***** Record excerpts *****

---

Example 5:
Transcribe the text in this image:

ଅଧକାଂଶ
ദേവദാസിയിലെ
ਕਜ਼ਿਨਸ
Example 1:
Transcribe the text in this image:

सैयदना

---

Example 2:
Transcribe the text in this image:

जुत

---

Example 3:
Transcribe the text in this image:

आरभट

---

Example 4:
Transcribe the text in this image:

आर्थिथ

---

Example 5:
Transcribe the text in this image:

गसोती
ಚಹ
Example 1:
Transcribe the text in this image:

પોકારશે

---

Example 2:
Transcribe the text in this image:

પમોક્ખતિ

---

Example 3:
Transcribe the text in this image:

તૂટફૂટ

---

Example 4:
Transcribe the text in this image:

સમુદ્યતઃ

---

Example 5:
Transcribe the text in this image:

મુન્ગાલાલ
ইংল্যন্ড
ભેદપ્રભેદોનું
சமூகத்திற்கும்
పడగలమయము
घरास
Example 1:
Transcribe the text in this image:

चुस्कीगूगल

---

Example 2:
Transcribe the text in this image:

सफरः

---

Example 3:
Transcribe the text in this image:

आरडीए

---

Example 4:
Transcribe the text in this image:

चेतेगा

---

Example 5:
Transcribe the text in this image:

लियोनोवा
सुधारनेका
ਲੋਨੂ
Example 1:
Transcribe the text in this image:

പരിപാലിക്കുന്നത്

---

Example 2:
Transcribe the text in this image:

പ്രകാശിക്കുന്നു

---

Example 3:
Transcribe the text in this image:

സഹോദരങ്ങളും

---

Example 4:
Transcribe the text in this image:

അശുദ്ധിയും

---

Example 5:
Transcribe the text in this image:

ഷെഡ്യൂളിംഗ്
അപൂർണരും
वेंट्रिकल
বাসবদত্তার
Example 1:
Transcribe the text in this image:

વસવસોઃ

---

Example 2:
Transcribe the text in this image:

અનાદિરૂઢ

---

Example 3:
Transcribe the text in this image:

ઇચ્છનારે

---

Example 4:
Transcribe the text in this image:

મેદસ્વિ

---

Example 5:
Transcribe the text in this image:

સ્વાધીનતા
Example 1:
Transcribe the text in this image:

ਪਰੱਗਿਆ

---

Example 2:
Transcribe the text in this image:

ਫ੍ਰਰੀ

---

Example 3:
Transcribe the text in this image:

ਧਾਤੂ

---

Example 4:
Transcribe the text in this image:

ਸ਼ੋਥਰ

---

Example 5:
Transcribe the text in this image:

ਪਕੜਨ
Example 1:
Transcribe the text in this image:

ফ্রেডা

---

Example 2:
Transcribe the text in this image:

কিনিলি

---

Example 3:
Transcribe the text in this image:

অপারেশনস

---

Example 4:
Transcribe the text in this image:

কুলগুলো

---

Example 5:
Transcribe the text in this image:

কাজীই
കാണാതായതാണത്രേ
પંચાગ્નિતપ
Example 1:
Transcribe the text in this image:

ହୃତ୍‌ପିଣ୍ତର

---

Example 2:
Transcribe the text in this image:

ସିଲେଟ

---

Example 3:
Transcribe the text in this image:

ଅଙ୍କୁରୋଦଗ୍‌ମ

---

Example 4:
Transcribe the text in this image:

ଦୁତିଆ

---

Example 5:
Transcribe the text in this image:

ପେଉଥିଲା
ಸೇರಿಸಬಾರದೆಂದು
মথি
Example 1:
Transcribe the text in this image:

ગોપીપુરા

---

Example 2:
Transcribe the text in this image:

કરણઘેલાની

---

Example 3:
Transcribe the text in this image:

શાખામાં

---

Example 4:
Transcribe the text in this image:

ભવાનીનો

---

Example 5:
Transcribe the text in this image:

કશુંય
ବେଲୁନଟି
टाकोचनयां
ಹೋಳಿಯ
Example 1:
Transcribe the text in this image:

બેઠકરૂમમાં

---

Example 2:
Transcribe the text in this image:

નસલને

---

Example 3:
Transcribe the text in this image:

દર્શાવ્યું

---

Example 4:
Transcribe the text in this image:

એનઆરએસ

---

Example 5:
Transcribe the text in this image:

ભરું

*****

The problem:
The data must be given again in full, exactly as written.

Output of the exercise:
---

Example 5:
Transcribe the text in this image:

ଅଧକାଂଶ
ദേവദാസിയിലെ
ਕਜ਼ਿਨਸ
Example 1:
Transcribe the text in this image:

सैयदना

---

Example 2:
Transcribe the text in this image:

जुत

---

Example 3:
Transcribe the text in this image:

आरभट

---

Example 4:
Transcribe the text in this image:

आर्थिथ

---

Example 5:
Transcribe the text in this image:

गसोती
ಚಹ
Example 1:
Transcribe the text in this image:

પોકારશે

---

Example 2:
Transcribe the text in this image:

પમોક્ખતિ

---

Example 3:
Transcribe the text in this image:

તૂટફૂટ

---

Example 4:
Transcribe the text in this image:

સમુદ્યતઃ

---

Example 5:
Transcribe the text in this image:

મુન્ગાલાલ
ইংল্যন্ড
ભેદપ્રભેદોનું
சமூகத்திற்கும்
పడగలమయము
घरास
Example 1:
Transcribe the text in this image:

चुस्कीगूगल

---

Example 2:
Transcribe the text in this image:

सफरः

---

Example 3:
Transcribe the text in this image:

आरडीए

---

Example 4:
Transcribe the text in this image:

चेतेगा

---

Example 5:
Transcribe the text in this image:

लियोनोवा
सुधारनेका
ਲੋਨੂ
Example 1:
Transcribe the text in this image:

പരിപാലിക്കുന്നത്

---

Example 2:
Transcribe the text in this image:

പ്രകാശിക്കുന്നു

---

Example 3:
Transcribe the text in this image:

സഹോദരങ്ങളും

---

Example 4:
Transcribe the text in this image:

അശുദ്ധിയും

---

Example 5:
Transcribe the text in this image:

ഷെഡ്യൂളിംഗ്
അപൂർണരും
वेंट्रिकल
বাসবদত্তার
Example 1:
Transcribe the text in this image:

વસવસોઃ

---

Example 2:
Transcribe the text in this image:

અનાદિરૂઢ

---

Example 3:
Transcribe the text in this image:

ઇચ્છનારે

---

Example 4:
Transcribe the text in this image:

મેદસ્વિ

---

Example 5:
Transcribe the text in this image:

સ્વાધીનતા
Example 1:
Transcribe the text in this image:

ਪਰੱਗਿਆ

---

Example 2:
Transcribe the text in this image:

ਫ੍ਰਰੀ

---

Example 3:
Transcribe the text in this image:

ਧਾਤੂ

---

Example 4:
Transcribe the text in this image:

ਸ਼ੋਥਰ

---

Example 5:
Transcribe the text in this image:

ਪਕੜਨ
Example 1:
Transcribe the text in this image:

ফ্রেডা

---

Example 2:
Transcribe the text in this image:

কিনিলি

---

Example 3:
Transcribe the text in this image:

অপারেশনস

---

Example 4:
Transcribe the text in this image:

কুলগুলো

---

Example 5:
Transcribe the text in this image:

কাজীই
കാണാതായതാണത്രേ
પંચાગ્નિતપ
Example 1:
Transcribe the text in this image:

ହୃତ୍‌ପିଣ୍ତର

---

Example 2:
Transcribe the text in this image:

ସିଲେଟ

---

Example 3:
Transcribe the text in this image:

ଅଙ୍କୁରୋଦଗ୍‌ମ

---

Example 4:
Transcribe the text in this image:

ଦୁତିଆ

---

Example 5:
Transcribe the text in this image:

ପେଉଥିଲା
ಸೇರಿಸಬಾರದೆಂದು
মথি
Example 1:
Transcribe the text in this image:

ગોપીપુરા

---

Example 2:
Transcribe the text in this image:

કરણઘેલાની

---

Example 3:
Transcribe the text in this image:

શાખામાં

---

Example 4:
Transcribe the text in this image:

ભવાનીનો

---

Example 5:
Transcribe the text in this image:

કશુંય
ବେଲୁନଟି
टाकोचनयां
ಹೋಳಿಯ
Example 1:
Transcribe the text in this image:

બેઠકરૂમમાં

---

Example 2:
Transcribe the text in this image:

નસલને

---

Example 3:
Transcribe the text in this image:

દર્શાવ્યું

---

Example 4:
Transcribe the text in this image:

એનઆરએસ

---

Example 5:
Transcribe the text in this image:

ભરું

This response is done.